SUPPLIED DATA =>
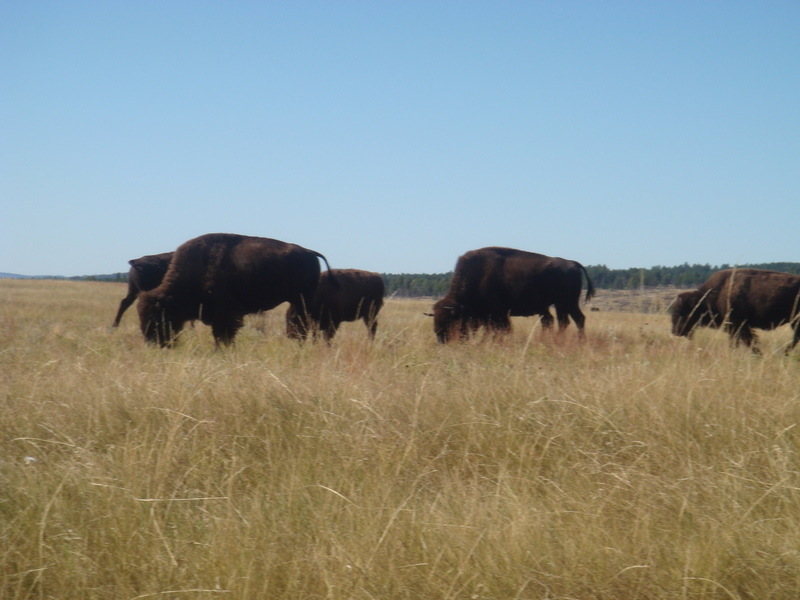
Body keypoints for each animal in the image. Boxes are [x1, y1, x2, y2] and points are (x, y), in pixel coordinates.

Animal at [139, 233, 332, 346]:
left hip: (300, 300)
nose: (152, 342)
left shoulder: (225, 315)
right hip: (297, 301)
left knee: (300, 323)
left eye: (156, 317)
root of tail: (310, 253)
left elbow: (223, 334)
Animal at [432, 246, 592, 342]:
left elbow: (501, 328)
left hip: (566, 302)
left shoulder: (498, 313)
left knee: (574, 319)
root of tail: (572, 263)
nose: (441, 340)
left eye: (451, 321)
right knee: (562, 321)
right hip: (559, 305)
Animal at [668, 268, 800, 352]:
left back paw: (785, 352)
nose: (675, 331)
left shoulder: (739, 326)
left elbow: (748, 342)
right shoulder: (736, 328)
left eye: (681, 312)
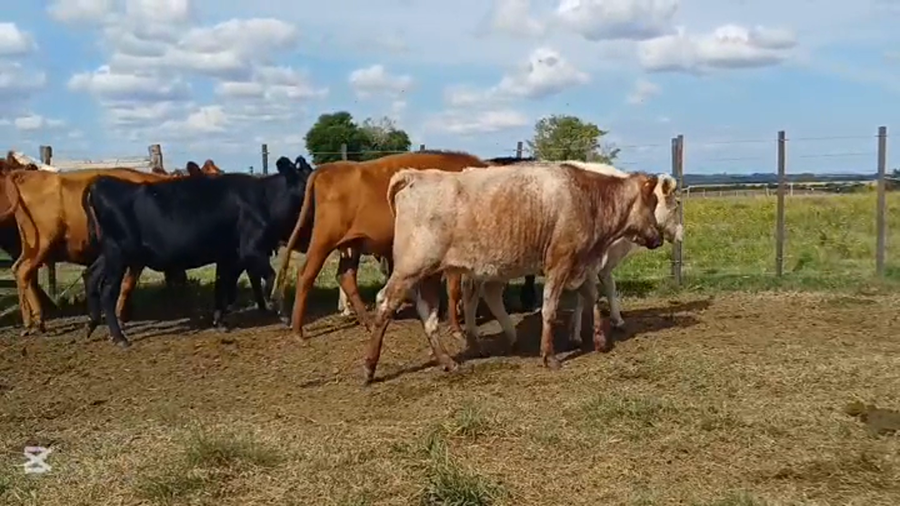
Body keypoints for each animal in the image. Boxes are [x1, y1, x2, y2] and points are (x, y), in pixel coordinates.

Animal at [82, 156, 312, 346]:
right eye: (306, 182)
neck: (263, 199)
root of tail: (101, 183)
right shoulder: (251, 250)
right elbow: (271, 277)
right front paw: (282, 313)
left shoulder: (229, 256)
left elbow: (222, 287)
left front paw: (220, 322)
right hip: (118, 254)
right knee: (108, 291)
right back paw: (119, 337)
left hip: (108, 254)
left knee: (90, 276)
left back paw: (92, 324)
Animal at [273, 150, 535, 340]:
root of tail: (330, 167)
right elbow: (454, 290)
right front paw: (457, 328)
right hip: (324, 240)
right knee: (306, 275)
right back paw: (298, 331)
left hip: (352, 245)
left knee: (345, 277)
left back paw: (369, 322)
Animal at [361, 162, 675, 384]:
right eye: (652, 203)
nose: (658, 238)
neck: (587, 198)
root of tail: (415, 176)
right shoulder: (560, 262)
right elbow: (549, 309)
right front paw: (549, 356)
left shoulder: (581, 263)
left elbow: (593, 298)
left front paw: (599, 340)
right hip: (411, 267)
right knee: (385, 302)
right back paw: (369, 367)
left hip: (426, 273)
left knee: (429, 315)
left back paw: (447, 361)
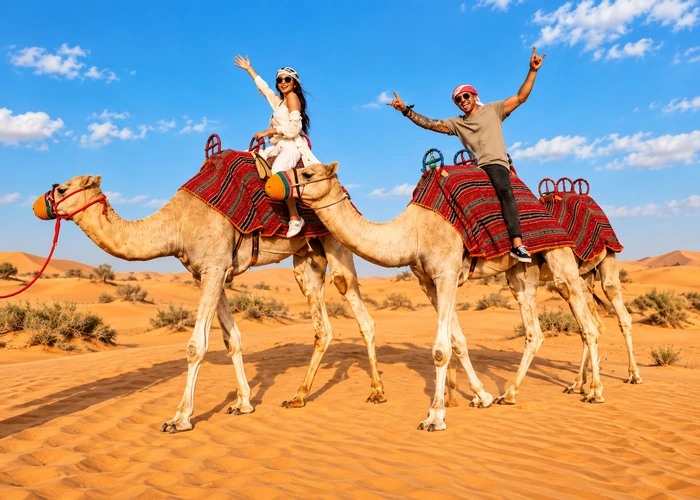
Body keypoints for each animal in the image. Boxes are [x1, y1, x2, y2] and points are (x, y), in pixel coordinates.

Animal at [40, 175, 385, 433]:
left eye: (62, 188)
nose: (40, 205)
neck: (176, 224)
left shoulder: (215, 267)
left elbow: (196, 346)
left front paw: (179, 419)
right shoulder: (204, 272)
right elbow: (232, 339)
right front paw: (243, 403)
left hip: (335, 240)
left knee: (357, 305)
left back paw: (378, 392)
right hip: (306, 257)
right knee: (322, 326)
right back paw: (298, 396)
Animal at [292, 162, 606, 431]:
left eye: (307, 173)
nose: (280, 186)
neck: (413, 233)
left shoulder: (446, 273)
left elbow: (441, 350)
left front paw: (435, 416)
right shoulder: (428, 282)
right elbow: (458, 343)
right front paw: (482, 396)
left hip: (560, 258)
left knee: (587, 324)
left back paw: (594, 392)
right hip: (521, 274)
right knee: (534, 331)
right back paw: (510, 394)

* * *

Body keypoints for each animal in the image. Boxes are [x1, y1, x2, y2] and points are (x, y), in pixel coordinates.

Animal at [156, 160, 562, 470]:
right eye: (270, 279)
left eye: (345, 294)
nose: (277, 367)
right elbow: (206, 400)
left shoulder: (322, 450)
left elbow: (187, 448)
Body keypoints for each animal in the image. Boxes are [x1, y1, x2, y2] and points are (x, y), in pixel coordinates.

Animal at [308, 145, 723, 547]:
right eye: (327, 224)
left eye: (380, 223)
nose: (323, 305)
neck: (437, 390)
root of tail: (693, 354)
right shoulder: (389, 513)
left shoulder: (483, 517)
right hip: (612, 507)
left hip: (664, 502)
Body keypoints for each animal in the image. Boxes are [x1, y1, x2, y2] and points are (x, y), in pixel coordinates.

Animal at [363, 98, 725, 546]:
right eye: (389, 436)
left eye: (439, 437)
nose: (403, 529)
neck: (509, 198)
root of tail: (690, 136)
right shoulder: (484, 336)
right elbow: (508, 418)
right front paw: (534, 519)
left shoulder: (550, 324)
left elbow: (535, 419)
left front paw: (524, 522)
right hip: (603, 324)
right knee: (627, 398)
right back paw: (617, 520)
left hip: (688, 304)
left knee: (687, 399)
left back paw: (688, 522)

--

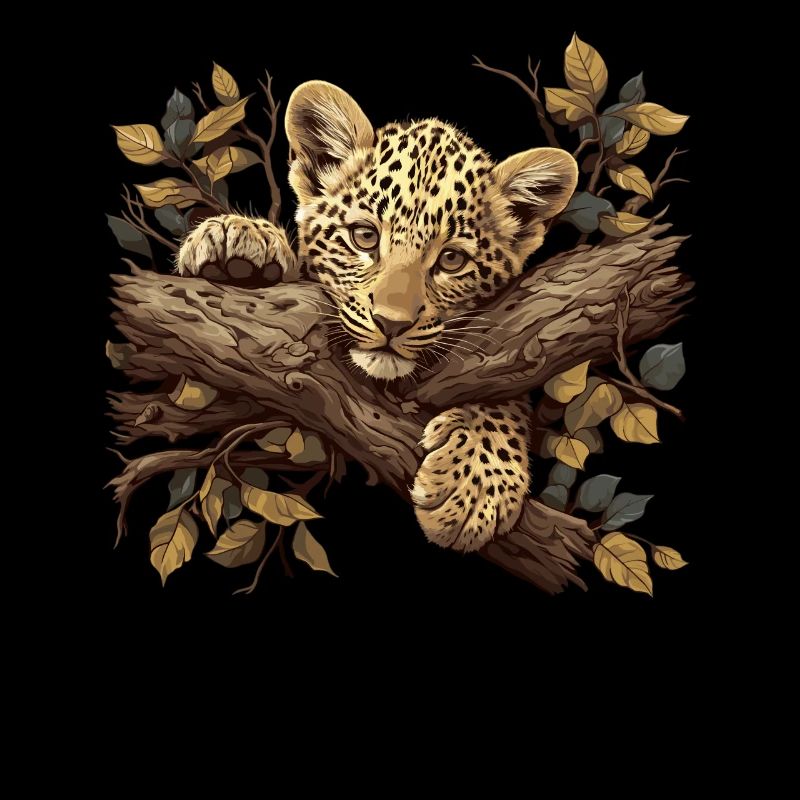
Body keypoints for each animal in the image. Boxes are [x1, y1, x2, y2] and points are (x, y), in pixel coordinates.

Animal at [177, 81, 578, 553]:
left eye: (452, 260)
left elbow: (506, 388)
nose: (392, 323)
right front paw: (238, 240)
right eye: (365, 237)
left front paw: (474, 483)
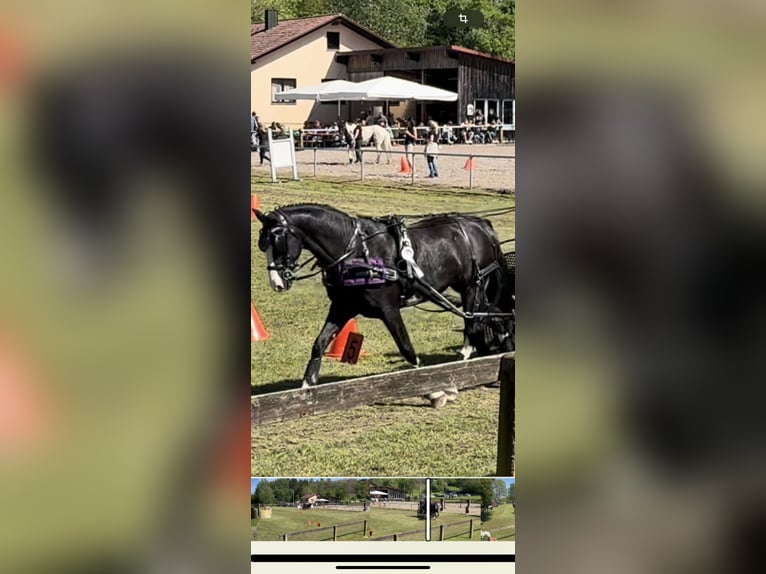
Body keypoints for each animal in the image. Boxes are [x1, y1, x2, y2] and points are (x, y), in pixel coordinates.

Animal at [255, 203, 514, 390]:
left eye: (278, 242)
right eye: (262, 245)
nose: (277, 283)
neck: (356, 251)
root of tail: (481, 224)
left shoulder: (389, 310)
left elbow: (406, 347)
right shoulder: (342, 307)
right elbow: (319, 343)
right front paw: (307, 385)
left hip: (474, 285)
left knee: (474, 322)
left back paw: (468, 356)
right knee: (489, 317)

WORK REQUEST => Read through the records above and copy the lines that contain "tail".

RESULT OF THE EXERCISE =>
root of tail: (310, 253)
root of tail: (572, 263)
root of tail: (101, 183)
root of tail: (330, 167)
root of tail: (415, 176)
root of tail: (693, 354)
root of tail: (690, 136)
root of tail: (481, 224)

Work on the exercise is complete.